◆ **Task prompt**:
Copy out each line from the material where the word "right" is found.

◆ **Exercise data**:
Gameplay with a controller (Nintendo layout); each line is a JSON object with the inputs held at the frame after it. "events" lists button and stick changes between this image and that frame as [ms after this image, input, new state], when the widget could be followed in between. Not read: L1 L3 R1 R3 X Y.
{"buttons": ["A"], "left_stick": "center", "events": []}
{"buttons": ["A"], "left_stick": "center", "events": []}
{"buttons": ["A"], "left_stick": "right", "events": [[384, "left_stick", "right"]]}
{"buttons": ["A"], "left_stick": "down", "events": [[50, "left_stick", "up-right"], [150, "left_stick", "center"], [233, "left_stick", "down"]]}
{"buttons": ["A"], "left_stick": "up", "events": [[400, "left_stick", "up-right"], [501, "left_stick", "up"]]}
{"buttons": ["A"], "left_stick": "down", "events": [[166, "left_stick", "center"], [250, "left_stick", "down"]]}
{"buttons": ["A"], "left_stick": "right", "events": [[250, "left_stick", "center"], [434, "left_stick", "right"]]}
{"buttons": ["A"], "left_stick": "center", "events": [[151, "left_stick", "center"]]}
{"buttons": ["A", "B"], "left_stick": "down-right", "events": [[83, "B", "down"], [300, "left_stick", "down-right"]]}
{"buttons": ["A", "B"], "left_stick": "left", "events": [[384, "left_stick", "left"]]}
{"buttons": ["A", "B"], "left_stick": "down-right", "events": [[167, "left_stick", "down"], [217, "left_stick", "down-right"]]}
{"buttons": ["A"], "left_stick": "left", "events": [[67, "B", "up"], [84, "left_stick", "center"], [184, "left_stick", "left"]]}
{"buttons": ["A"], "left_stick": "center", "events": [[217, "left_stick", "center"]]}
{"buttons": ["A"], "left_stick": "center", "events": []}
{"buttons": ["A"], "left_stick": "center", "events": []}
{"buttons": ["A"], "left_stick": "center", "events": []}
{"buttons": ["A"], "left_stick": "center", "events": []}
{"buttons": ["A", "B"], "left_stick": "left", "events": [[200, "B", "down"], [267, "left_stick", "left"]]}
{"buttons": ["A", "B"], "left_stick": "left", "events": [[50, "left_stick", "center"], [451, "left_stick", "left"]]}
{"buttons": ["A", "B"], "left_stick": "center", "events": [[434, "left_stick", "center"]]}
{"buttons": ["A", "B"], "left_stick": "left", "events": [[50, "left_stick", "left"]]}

◆ **Answer space**:
{"buttons": ["A"], "left_stick": "right", "events": [[384, "left_stick", "right"]]}
{"buttons": ["A"], "left_stick": "down", "events": [[50, "left_stick", "up-right"], [150, "left_stick", "center"], [233, "left_stick", "down"]]}
{"buttons": ["A"], "left_stick": "up", "events": [[400, "left_stick", "up-right"], [501, "left_stick", "up"]]}
{"buttons": ["A"], "left_stick": "right", "events": [[250, "left_stick", "center"], [434, "left_stick", "right"]]}
{"buttons": ["A", "B"], "left_stick": "down-right", "events": [[83, "B", "down"], [300, "left_stick", "down-right"]]}
{"buttons": ["A", "B"], "left_stick": "down-right", "events": [[167, "left_stick", "down"], [217, "left_stick", "down-right"]]}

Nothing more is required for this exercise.